At the heart of the inquiry is the troublesome revelation that the FBI knew that Hasan, who became more religiously devout after his parents' deaths, corresponded with al-Awlaki, an American-born imam who led a northern Virginia mosque where two of the Sept. 11 hijackers worshipped. After al-Awlaki departed the U.S. in 2002, eventually ending up in Yemen, his sermons and teachings delivered in English apparently became a source of inspiration for the Fort Dix six and some of the young men who eventually left the U.S. to join al-Shabaab, the Islamist group in Somalia.
E-mail surveillance turned up as many as 20 messages between al-Awlaki and Hasan, which an FBI-headed Joint Terrorism Task Force in Washington reviewed. At the time, the task force concluded that the correspondence matched Hasan's research into the mind-set of Muslim soldiers who turn on their comrades and was insufficient evidence to launch an investigation. Separately, U.S. Army colleagues at Walter Reed Army Medical Center in Washington have said they raised concerns with supervisors about Hasan, his statements about Islam and whether he was mentally stable or possibly even dangerous. The Army, however, did not share the information with the FBI.

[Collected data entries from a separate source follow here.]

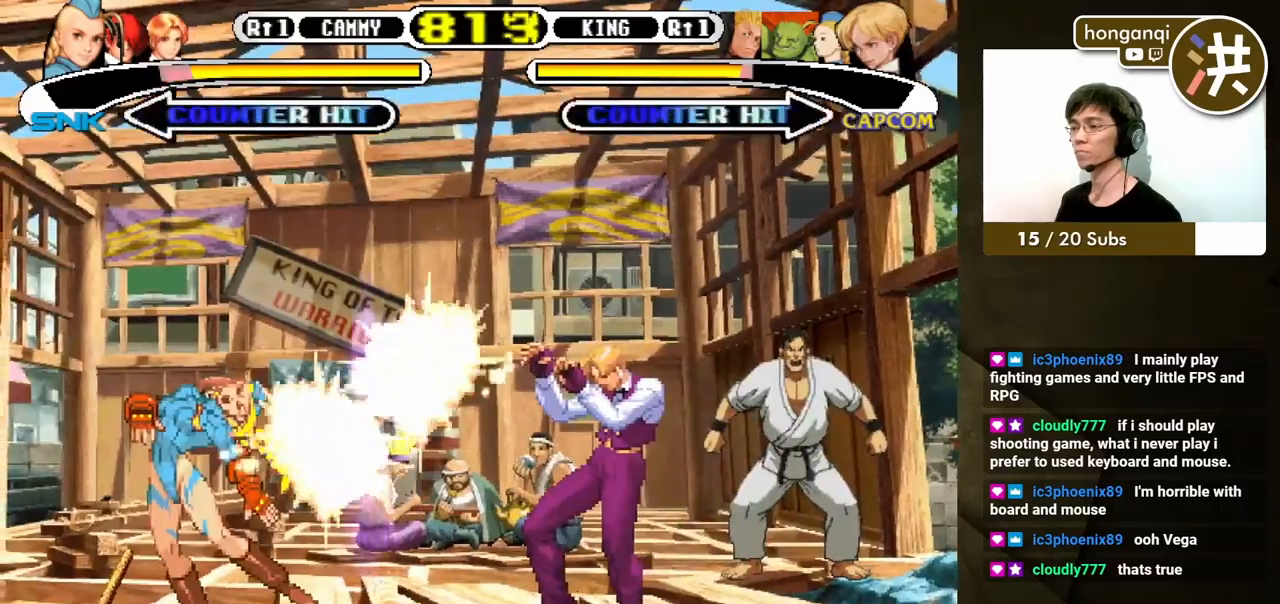
{"buttons": [], "events": []}
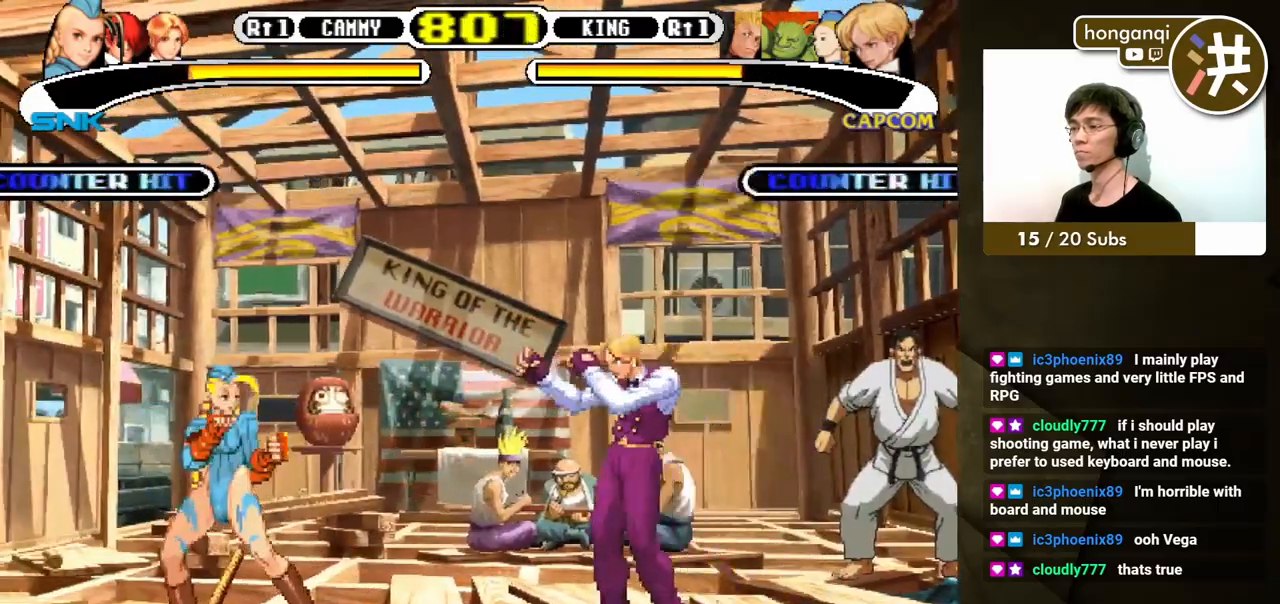
{"buttons": ["DPAD_DOWN", "DPAD_LEFT"], "events": [[50, "DPAD_RIGHT", "down"], [83, "DPAD_UP", "down"], [150, "DPAD_LEFT", "down"], [150, "DPAD_RIGHT", "up"], [167, "DPAD_DOWN", "down"], [167, "DPAD_UP", "up"]]}
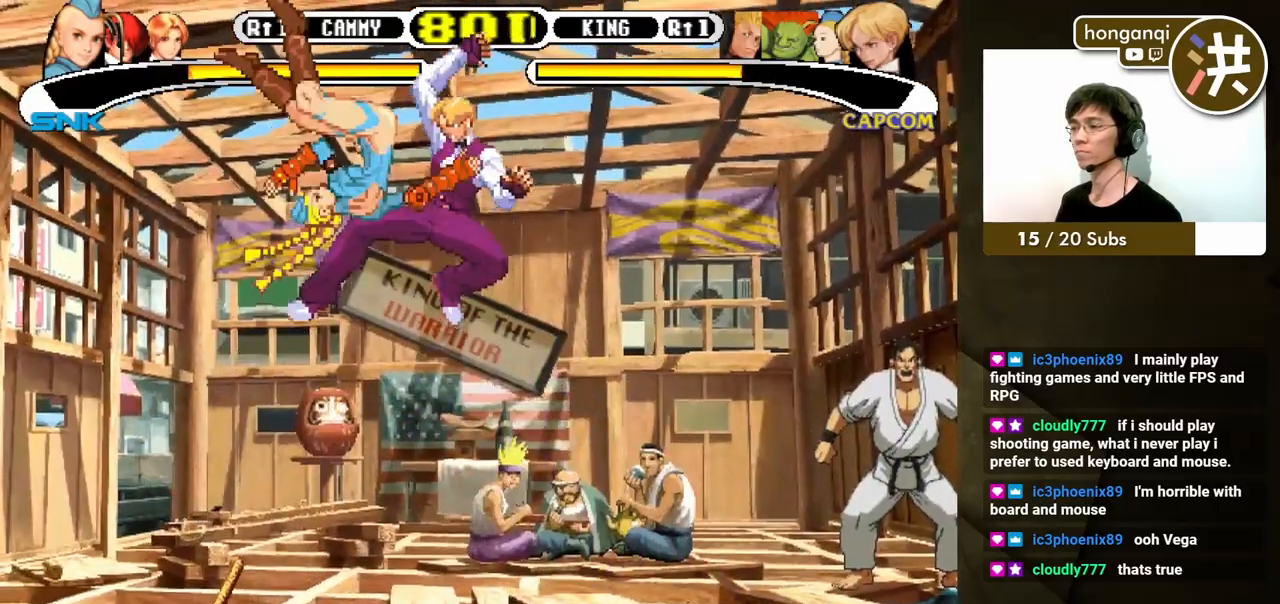
{"buttons": ["B", "DPAD_RIGHT"], "events": [[350, "DPAD_LEFT", "up"], [350, "DPAD_RIGHT", "down"], [367, "B", "down"], [367, "DPAD_DOWN", "up"], [450, "B", "up"], [500, "B", "down"]]}
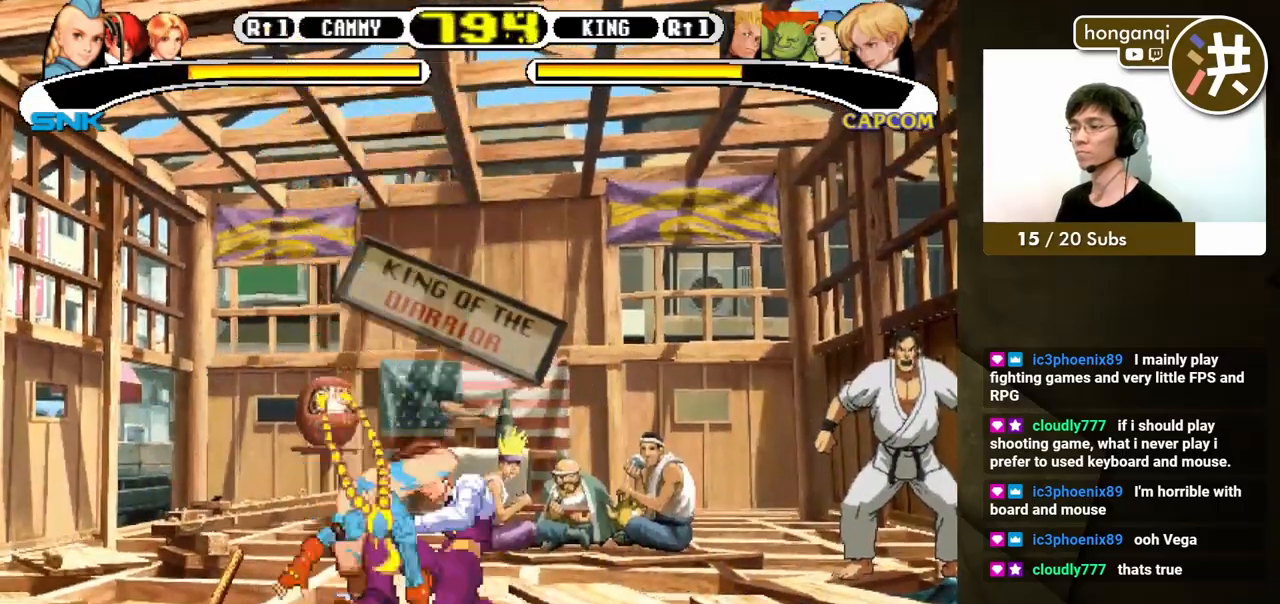
{"buttons": ["DPAD_DOWN", "DPAD_LEFT"], "events": [[100, "B", "up"], [383, "DPAD_DOWN", "down"], [417, "DPAD_RIGHT", "up"], [433, "DPAD_LEFT", "down"]]}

It's not yet clear how wide-ranging Webster's probe will be, and opinions vary on its scope. Bill Burck, a former deputy counsel to President George W. Bush, said that while Webster's previous probes tended to looked for policy lapses or fault, this review may be more difficult. The review could go to the heart of assessing threats posed by radicalized Americans, who have rights that terrorists from outside the country do not. "That presents a very difficult set of questions about how do you balance the traditional law-enforcement approach to deal with those threats which is typically how we've dealt with those things in the past with the reality that you're dealing with people that are much harder to deter," Burck says.
The FBI has already turned over to the White House a preliminary internal review of the agency's actions before the shootings. Director Robert Mueller appointed Webster, who headed the FBI from 1978 until 1987 before becoming CIA director, to perform an open-ended, independent review of FBI policies, practices and actions preceding the incident. That will include a review of the initial findings as well as any additional issues that Webster has the discretion to take up.
In a statement, Mueller said Webster would have complete access to necessary information and resources and that Webster would coordinate with existing Department of Defense probes. "It is essential to determine whether there are improvements to our current practices or other authorities that could make us all safer in the future," he said.